Torsion balances are used to measure weak natural forces. Torsion balances generally consist of a straight rod with masses attached to each end, suspended from a wire. It is then encased in metal to isolate it from temperature or wind disturbance. All mass near or far has an influence on the rod, but the wire resists this force and twists in the opposite direction, producing through its twisting the measurements of the forces imposed upon it.
The Humble Oil and Refining Co. purchased this photographic torsion balance in 1926—this was just four years after Americans began making gravimetric surveys for prospecting purposes—and used it for oil exploration in Texas, New Mexico, Louisiana, Mississippi, and Alabama until the introduction of gravimeters in 1936. Although this instrument has no signature, it was probably made by Askania, in Friedenau, Germany. Askania opened a sales office in Houston, Texas in the 1920s.
The Schweydar Bamberg instrument is an Eötvös torsion balance with a photographic arrangement for recording the results automatically. The form was described in 1921 by Wilhelm Schweydar, a German geophysicist, and produced by Carl Bamberg. It was publicized in the United States by C. A. Heiland, a German geophysicist who worked for Askania in Houston and who taught at the Colorado School of Mines.

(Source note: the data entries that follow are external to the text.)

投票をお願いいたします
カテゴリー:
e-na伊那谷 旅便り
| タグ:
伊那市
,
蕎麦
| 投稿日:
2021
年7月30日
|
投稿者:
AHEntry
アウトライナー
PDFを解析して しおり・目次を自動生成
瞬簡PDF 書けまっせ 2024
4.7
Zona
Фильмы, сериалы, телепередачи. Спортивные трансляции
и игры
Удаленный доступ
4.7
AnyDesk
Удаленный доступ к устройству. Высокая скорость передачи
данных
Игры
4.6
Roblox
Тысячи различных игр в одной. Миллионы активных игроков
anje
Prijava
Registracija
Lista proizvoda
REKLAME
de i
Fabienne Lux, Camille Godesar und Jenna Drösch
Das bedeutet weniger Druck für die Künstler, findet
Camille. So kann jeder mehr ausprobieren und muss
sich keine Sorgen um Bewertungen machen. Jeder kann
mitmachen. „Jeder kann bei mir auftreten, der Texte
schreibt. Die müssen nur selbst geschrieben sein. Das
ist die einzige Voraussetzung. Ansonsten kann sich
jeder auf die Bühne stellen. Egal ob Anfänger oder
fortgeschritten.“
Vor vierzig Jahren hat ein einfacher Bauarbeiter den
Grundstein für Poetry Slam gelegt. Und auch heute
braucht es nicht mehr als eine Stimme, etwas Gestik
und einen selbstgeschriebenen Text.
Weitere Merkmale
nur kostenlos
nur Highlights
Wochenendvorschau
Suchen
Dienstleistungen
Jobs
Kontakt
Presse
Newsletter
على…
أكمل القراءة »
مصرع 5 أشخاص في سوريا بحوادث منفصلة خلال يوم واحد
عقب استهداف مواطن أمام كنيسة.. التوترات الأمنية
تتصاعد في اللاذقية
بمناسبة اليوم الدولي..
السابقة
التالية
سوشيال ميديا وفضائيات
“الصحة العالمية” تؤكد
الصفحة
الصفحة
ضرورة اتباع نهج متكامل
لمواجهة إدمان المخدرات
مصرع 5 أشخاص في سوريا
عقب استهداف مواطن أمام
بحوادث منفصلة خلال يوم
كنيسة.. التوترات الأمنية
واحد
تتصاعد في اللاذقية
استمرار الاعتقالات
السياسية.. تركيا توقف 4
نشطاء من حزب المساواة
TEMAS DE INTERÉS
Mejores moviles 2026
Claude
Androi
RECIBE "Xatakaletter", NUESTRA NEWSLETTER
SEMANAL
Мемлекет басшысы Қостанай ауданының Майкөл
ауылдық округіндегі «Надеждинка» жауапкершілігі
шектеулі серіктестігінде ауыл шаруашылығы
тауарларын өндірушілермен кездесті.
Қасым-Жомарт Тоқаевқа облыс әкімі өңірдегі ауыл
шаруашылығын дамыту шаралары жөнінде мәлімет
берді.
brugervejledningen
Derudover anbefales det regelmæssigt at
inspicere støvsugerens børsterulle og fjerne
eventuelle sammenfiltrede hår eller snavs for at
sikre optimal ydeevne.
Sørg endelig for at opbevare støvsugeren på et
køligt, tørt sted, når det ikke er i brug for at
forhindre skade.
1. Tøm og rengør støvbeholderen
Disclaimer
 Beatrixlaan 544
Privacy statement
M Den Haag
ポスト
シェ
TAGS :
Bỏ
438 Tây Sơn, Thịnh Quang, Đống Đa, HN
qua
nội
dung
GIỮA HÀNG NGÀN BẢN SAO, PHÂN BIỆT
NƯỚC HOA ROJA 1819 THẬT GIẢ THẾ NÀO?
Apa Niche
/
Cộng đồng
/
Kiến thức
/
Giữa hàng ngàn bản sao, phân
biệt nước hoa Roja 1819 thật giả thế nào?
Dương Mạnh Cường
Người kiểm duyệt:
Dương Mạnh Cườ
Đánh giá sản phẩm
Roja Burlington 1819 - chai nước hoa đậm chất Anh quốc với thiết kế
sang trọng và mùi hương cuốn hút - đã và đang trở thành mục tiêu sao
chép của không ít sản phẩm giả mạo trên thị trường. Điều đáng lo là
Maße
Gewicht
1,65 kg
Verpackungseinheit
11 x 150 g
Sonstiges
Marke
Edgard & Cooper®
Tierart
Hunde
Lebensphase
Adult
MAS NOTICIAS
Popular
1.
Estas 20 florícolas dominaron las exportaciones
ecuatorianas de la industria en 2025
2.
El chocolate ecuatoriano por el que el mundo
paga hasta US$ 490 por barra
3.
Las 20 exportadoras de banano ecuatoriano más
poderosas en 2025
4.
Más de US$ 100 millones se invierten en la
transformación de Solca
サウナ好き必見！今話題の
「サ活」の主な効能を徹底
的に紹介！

Ref: Askania Bulletin Geo 103E
W. Schweydar, "Die Photographische registrierende Eötvössche Torsionswage der Firma Carl Bamberg in Berlin-Friedenau," Zeitschrift fur Instrumentendekunde 41 (1921): 175-183.
C. A. Heiland, "Schweydar-Bamberg Types of Eötvös Torsion Balance" Bulletin of the American Association of Petroleum Geologists 10 (1926): 1201-1209.
C. A. Heiland, Directions for the Use of the Askania Torsion Balance (Houston, 1933).